The better option in my view would be to do as I suggested on the mailing list a while ago: implement a virtual buddyVar() method which by default returns "INDEX" and can be overriden by asynchronous datasources who can handle index/time vectors as appropriate.
Actually, the main difficulty here is that there could be one INDEX per Y vector, and we don't want such a potentially large list. Maybe we need to make a special case for it so that it is not stored, but recomputed as needed ? Clearly not a simple problem...
Comment 15 Netterfield 2006-06-19 17:57:17 UTC
So... I was also out of date on a few issues.  After all of this - The only remaining question is what to define for frameCount(INDEX) for data sources with fields of different numbers of frames.  And the problem shows up when reading to the end of the fields.  Hmmm...

One solution is:
another bug has requested the ability to make vectors from [scalar] to [scalar] with [scalar] points.  We could add to VCurves the ability to, if there is no INDEX field, create one of these vectors from the stats of the field being plotted.... I think this fixes all cases.
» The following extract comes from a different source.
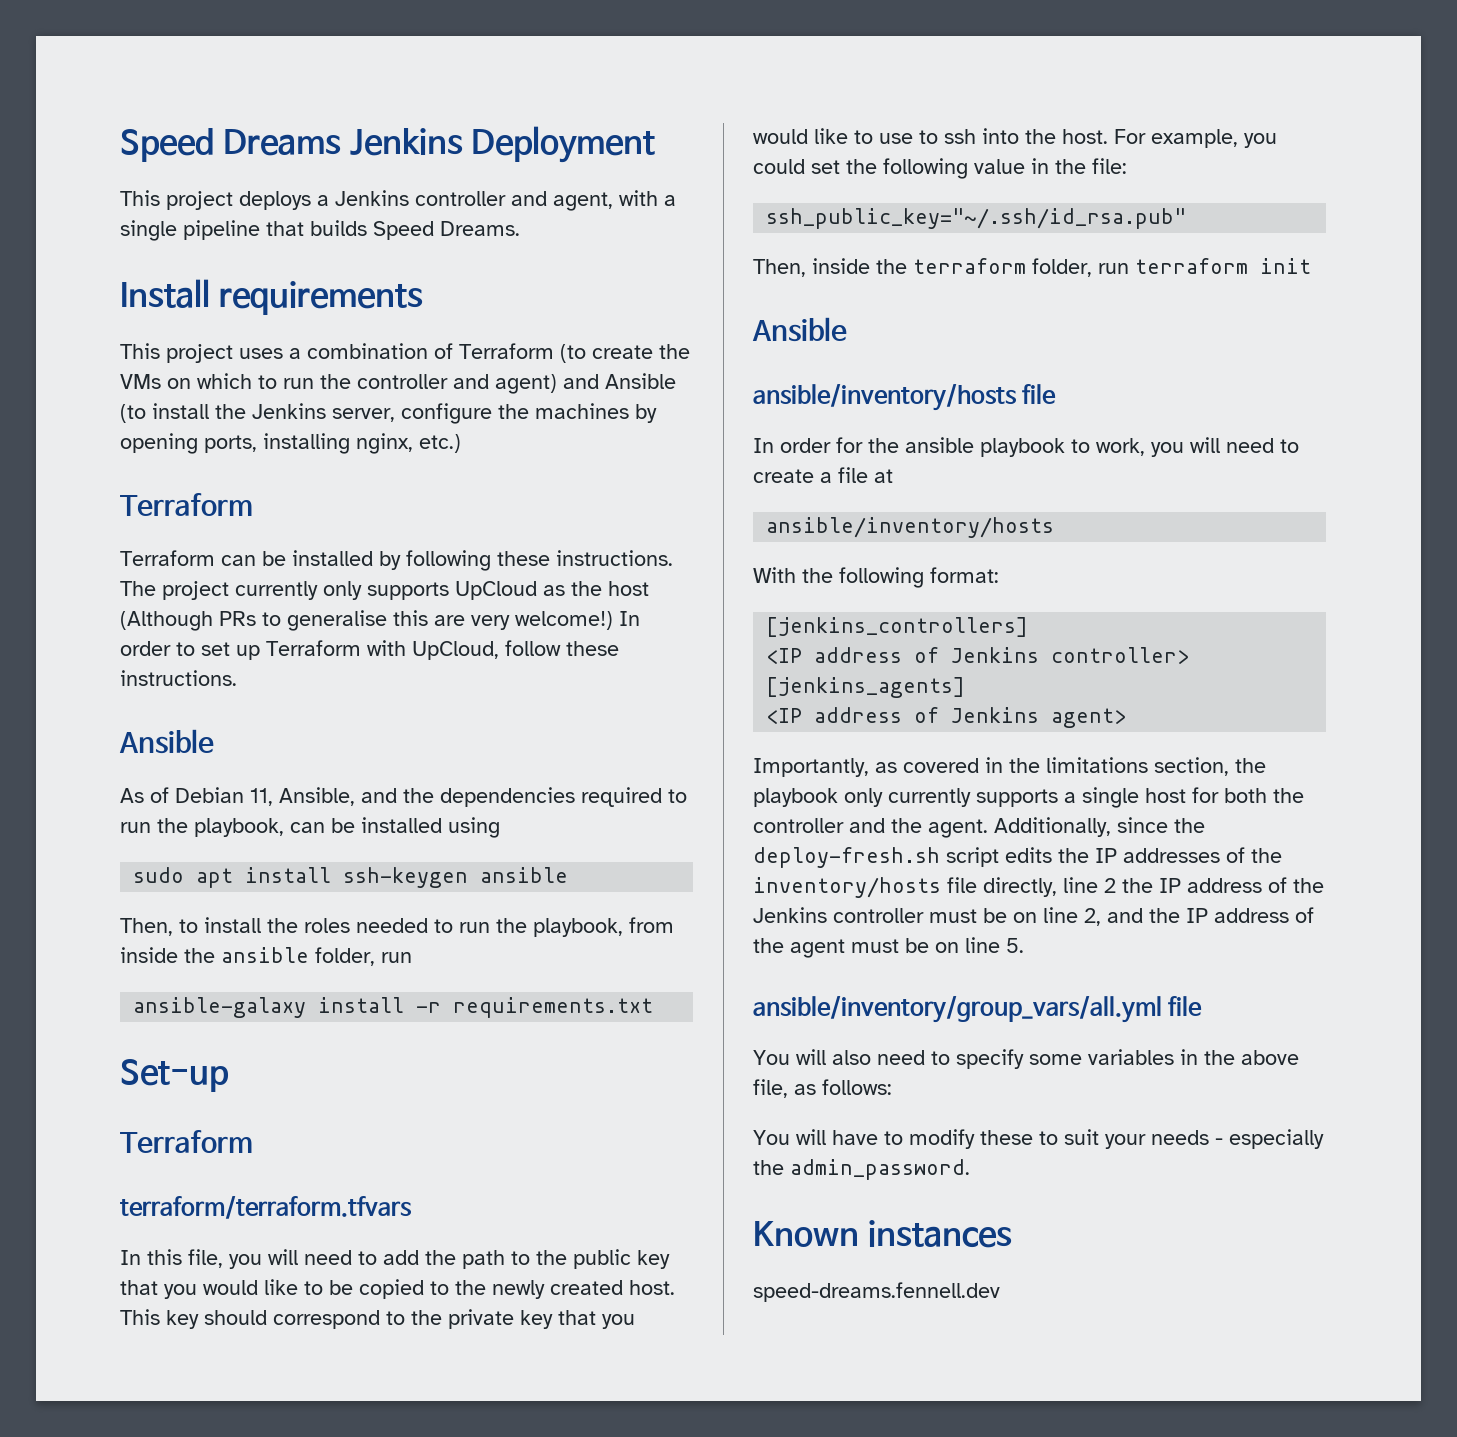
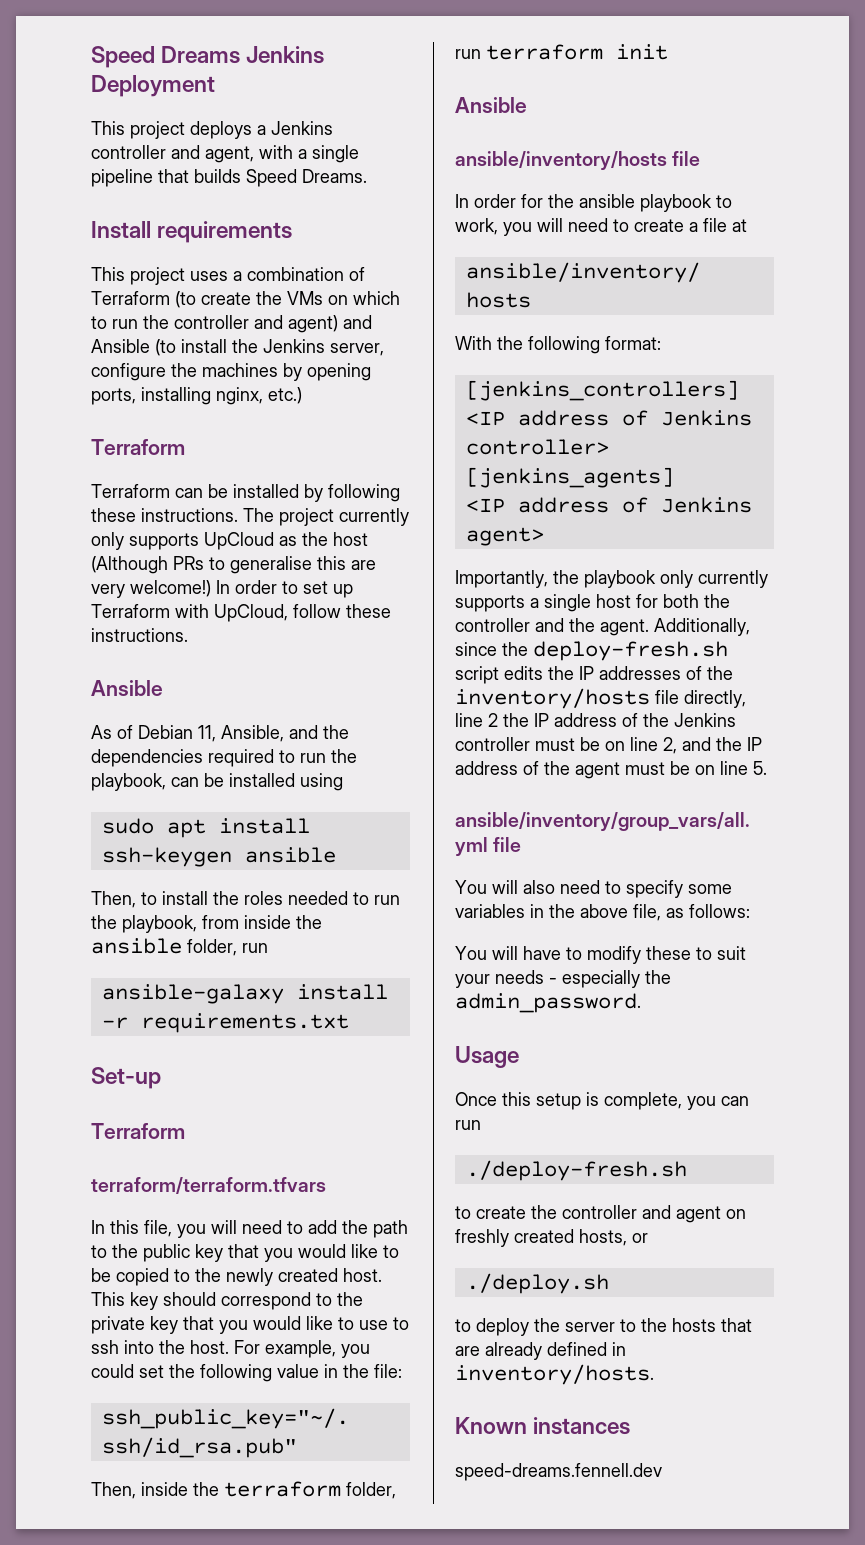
[875,757,1229,776] as covered in the limitations section, -> (548, 579) none
(970, 1169) none -> [455,1046,519,1068] [455,1092,749,1110] [455,1120,481,1130] [465,1160,687,1181] [455,1205,746,1223] [455,1229,648,1247] [465,1273,609,1294] [455,1318,752,1336] [455,1342,626,1360] [455,1364,654,1385] // Usage // Once this setup is complete, you can run // ./deploy-fresh.sh // to create the controller and agent on freshly created hosts, or // ./deploy.sh // to deploy the server to the hosts that are already defined in inventory/hosts.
Comment 16 Peter Kümmel 2010-08-14 14:12:09 UTC
Could be still open in Kst 1.
Comment 17 Andrew Crouthamel 2018-11-05 03:11:36 UTC
Dear Bug Submitter,

This bug has been stagnant for a long time. Could you help us out and re-test if the bug is valid in the latest version? I am setting the status to NEEDSINFO pending your response, please change the Status back to REPORTED when you respond.

Thank you for helping us make KDE software even better for everyone!
Comment 18 Andrew Crouthamel 2018-11-17 04:54:47 UTC
Dear Bug Submitter,

This is a reminder that this bug has been stagnant for a long time. Could you help us out and re-test if the bug is valid in the latest version? This bug will be moved back to REPORTED Status for manual review later, which may take a while. If you are able to, please lend us a hand.

Thank you for helping us make KDE software even better for everyone!
Comment 19 Justin Zobel 2022-12-14 03:09:04 UTC
Thank you for reporting this issue in KDE software. As it has been a while since this issue was reported, can we please ask you to see if you can reproduce the issue with a recent software version?

If you can reproduce the issue, please change the status to "REPORTED" when replying. Thank you!
Comment 20 Bug Janitor Service 2022-12-29 05:22:41 UTC
Dear Bug Submitter,

This bug has been in NEEDSINFO status with no change for at least
15 days. Please provide the requested information as soon as
possible and set the bug status as REPORTED. Due to regular bug
tracker maintenance, if the bug is still in NEEDSINFO status with
no change in 30 days the bug will be closed as RESOLVED > WORKSFORME
due to lack of needed information.

For more information about our bug triaging procedures please read the
wiki located here:
https://community.kde.org/Guidelines_and_HOWTOs/Bug_triaging

If you have already provided the requested information, please
mark the bug as REPORTED so that the KDE team knows that the bug is
ready to be confirmed.

Thank you for helping us make KDE software even better for everyone!
Comment 21 Bug Janitor Service 2023-01-13 05:13:34 UTC
This bug has been in NEEDSINFO status with no change for at least
30 days. The bug is now closed as RESOLVED > WORKSFORME
due to lack of needed information.

For more information about our bug triaging procedures please read the
wiki located here:
https://community.kde.org/Guidelines_and_HOWTOs/Bug_triaging

Thank you for helping us make KDE software even better for everyone!